Although it may be too soon to tell if pledged projects from 2011 will come to fruition, more than half of the $7 billion approved by the CIB that year was taken up by two mega-projects. One was the highly controversial $2.1 billion Shukaku Erdos Hongjun Property Development—an ambitious high-end real estate project which led to the filling in of Phnom Penh’s Boeng Kak lake and the forced evictions of thou­sands of lakeside residents.

The former lake site is now a massive, barren sandpit in the middle of the city and there is no sign of the grandiose real estate project.

Another investment from 2011 was the $2.2 billion investment pledged by a Caymen Islands entity, linked to Royal Group, to produce ammonia urea fertilizer in the Sihanoukville Special Economic Zone.

Vinojit Ambalavaner, project director of Nitrogen Chemicals and Fertilizer (Cambodia), was bullish about the future, saying he hoped the fertilizer project would get off the ground sometime later this year.

“We’ve completed the feasibility study and we’ve got our equity investors in place,” he said.

Asian Development Bank senior country economist Peter Brimble said the total investment figures for each year should be treated with caution since they were “purely approvals.”

“There’s often the incentive for big companies to announce things,” Mr. Brimble said, citing the case of the Hopewell Project in Thailand, in which a Chinese firm built only the standing supports for an elevated rail and road link in Bangkok, simply to help its efforts to win work in China. “It was really done to get a road project in China,” he said.

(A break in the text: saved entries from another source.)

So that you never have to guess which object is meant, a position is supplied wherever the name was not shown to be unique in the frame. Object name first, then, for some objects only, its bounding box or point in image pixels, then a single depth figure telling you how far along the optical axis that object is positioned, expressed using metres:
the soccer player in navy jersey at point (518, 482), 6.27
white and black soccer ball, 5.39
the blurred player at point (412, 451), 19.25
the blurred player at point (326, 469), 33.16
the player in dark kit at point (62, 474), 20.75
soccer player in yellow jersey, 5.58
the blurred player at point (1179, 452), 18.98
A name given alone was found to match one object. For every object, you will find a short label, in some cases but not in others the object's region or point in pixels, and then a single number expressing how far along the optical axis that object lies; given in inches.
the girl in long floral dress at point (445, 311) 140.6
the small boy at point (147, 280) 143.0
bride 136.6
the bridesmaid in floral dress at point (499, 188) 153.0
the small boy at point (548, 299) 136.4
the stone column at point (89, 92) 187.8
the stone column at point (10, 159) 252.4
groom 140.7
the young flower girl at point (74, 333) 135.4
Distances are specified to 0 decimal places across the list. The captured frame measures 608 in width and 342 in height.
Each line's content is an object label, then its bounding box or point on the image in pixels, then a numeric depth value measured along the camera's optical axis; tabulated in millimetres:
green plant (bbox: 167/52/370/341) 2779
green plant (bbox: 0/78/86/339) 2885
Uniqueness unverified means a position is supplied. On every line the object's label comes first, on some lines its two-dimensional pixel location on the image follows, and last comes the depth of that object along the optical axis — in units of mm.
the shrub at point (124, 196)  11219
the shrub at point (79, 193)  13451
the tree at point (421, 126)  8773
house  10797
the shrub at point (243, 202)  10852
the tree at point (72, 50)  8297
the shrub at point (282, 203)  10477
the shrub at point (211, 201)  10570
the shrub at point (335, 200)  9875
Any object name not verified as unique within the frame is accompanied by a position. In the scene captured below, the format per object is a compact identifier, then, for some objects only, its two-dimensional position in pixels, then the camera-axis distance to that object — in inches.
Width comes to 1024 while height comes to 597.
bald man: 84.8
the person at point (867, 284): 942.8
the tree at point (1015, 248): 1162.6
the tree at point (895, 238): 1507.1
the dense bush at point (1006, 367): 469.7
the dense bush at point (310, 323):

Former ANZ Royal Bank chief executive Stephen Higgins said that officials were often eager to approve big investment projects, and that numerous examples of abandoned projects could be found in the investments prom­ised before 2008. He also noted that some companies with approved investments were not even searchable on the Internet.

“If you Google them, invariably you can’t find them…. They’re just not legitimate businesses,” he said.

“The figures that are pledged investment should be treated with a very high level of caution. History has shown that they do not have a very high level of reliability.”

The CIB’s 2012 investment figures, obtained this week, record $2.28 billion of pledged investment for last year.

This includes the $205 million Aeon Mall from Japan, a milestone in Japanese investment in Cambodia for which construction began in December.

Another standout project, which has not been publicly announced, is a $640.6 million investment by well-known businessman Sok Kong’s Sokimex Corporation, for a “resort development” at the Kirirom National Park in Kompong Speu province.

Svay Vuthy, Sok Kong’s representative in charge of development projects, said a “masterplan is un­der way” for the project. Mr. Vuthy said the development, which is planned on 2,200 hectares of land, would be similar to the company’s $1 billion Bokor Mountain project, which includes three large hotel-casinos and is currently under construction in Kampot province.

Sokimex is also building a $120 million hotel on Phnom Penh’s Chroy Changva peninsula.

Mr. Vuthy said gaining approval for such investments was just the beginning of a long process for a large project like Kirirom.

“The time [before the project gets under way] is dependent on us submitting the plan to the ministries,” he said. “Once it is approved, it won’t take long to start the project.”